Miss Delilah is on my shoulder, a stern look on her face. It’s bad enough you’re an attorney. Do not discuss your income. I can almost hear her hissing through her teeth, the way she does when I’ve broken some cardinal rule of etiquette. I’ve heard it a lot in the past twenty years.
“It pays well enough,” I say, giving a tight smile. I glance around the room, noting the exits. At the next seating group over, there’s a young, busty blonde plopping herself in the lap of a gray-haired gentleman in a suit. The whole scene here continues to remind me of some bad black and white movie.
Peter only nods and then sip his wine. He’s doing a search of the room as well.

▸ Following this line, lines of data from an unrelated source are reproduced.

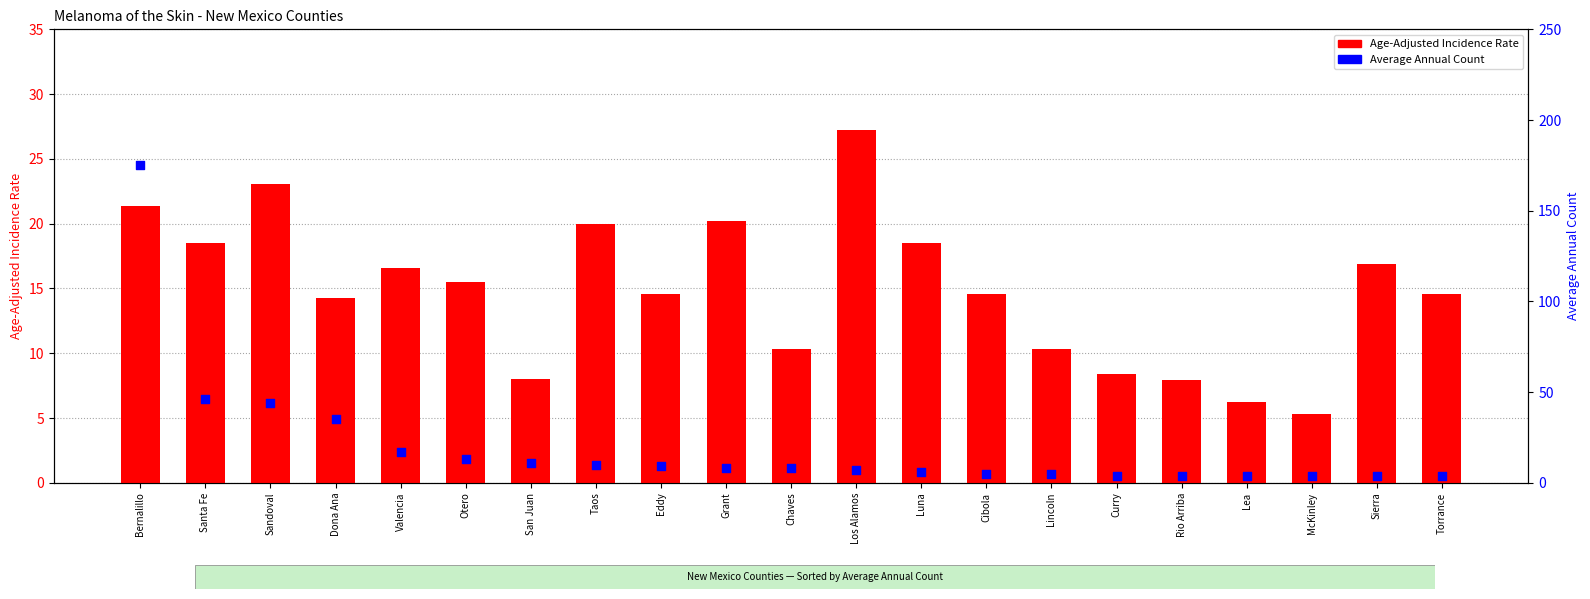

At how many categories does at least one series exceed 94?

1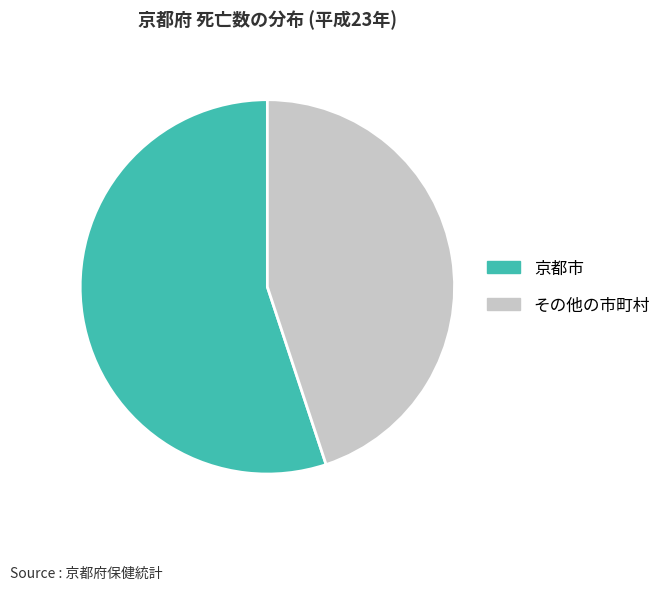

Is it true that その他の市町村 is 54% of the pie?

False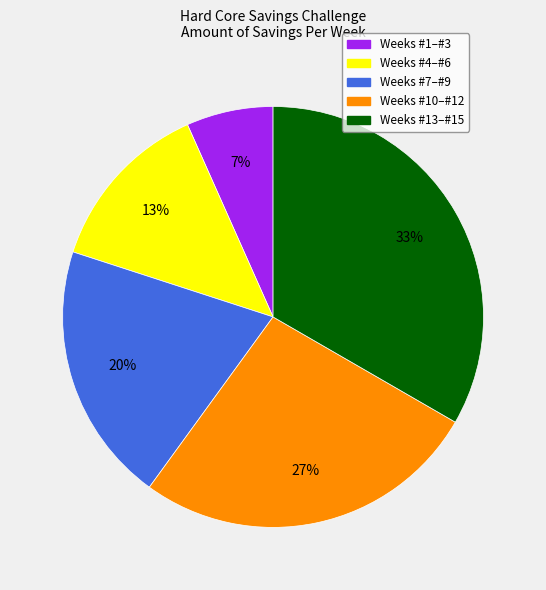

To the nearest percent, what percentage of the pie is Weeks #1–#3?

7%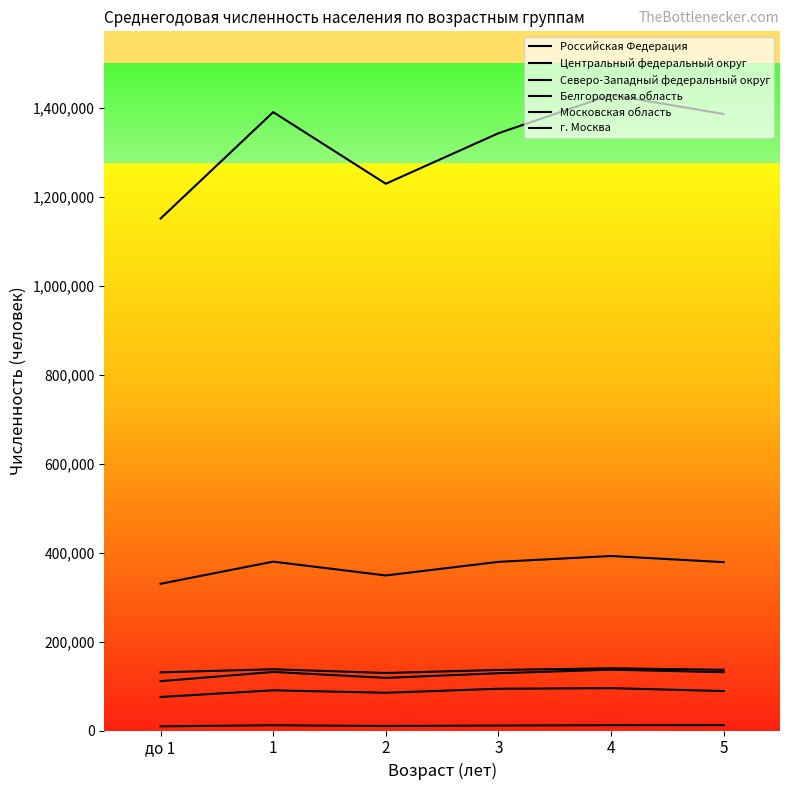

Does the chart display data point markers on the line(s)?

No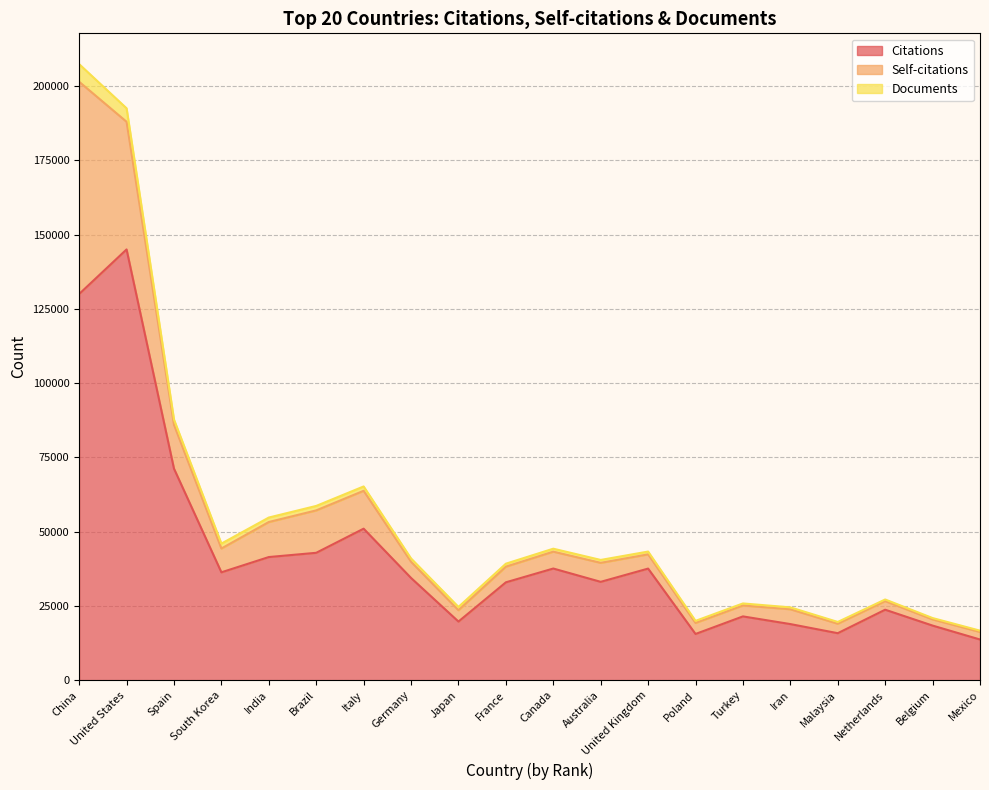

What position from the left is Belgium?

19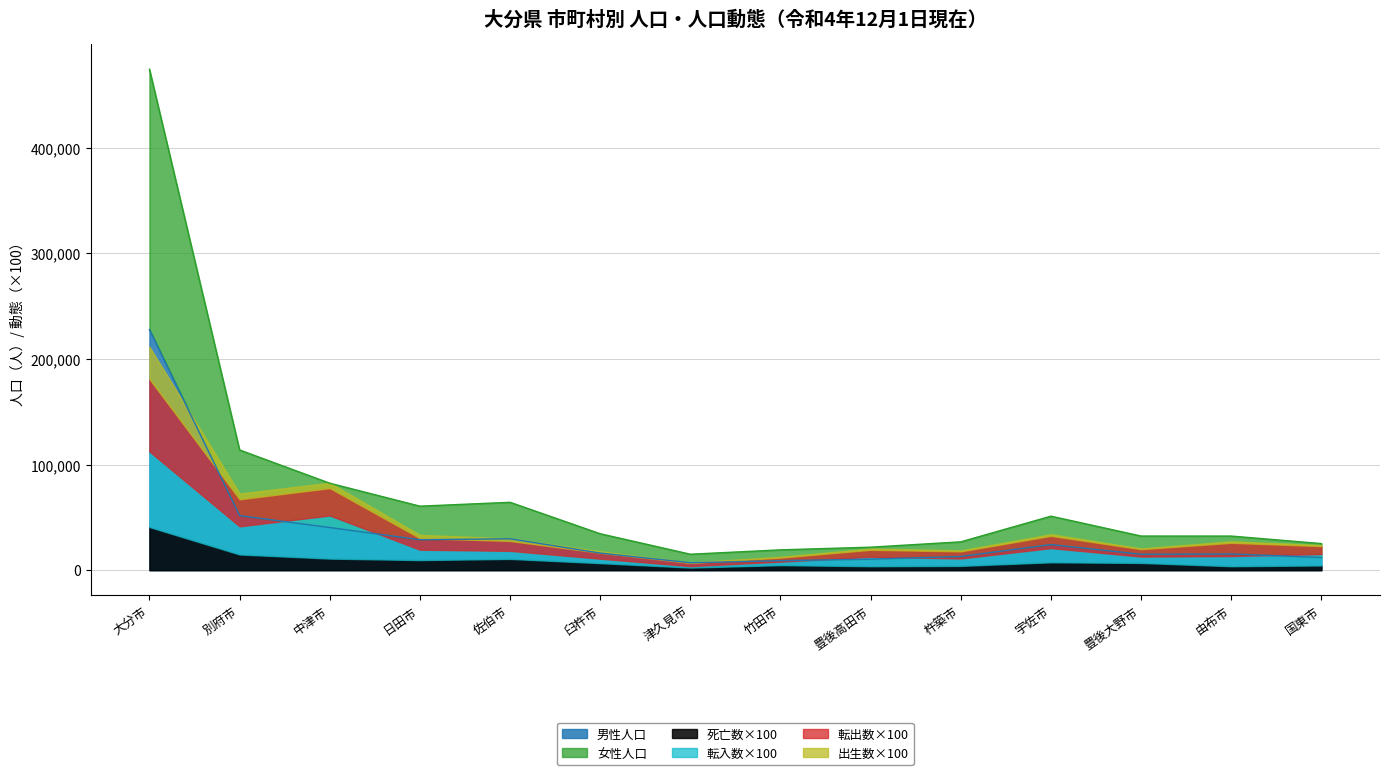

True or false: 転出数 and 女性人口 intersect in this chart.

False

I decide to put him out of his newfound misery and bow out. “Peter, it’s been lovely, but I think I should be going.”
An insincere look of disappointment on his face, he says, “So soon? Well, it’s been a pleasure.” He reaches out to shake my hand, his eyes lingering across the room on a blonde at the bar in a tight black dress who’s giggling loudly at something the bartender has said.
I nearly sprint from the table after a quick goodbye, picturing puffs of smoke behind me like the roadrunner in Looney Tunes. I don’t look back to see, but I’m sure he made his way to the blonde at the bar just as quickly.
As I wait for the valet to bring my car, I vow to cancel that stupid subscription as soon as I get home. I’ll cover the mailbox with one hand so the little flag can’t tempt me. I’m not getting lured into opening another one of those emails. Nope, no more online dating for me!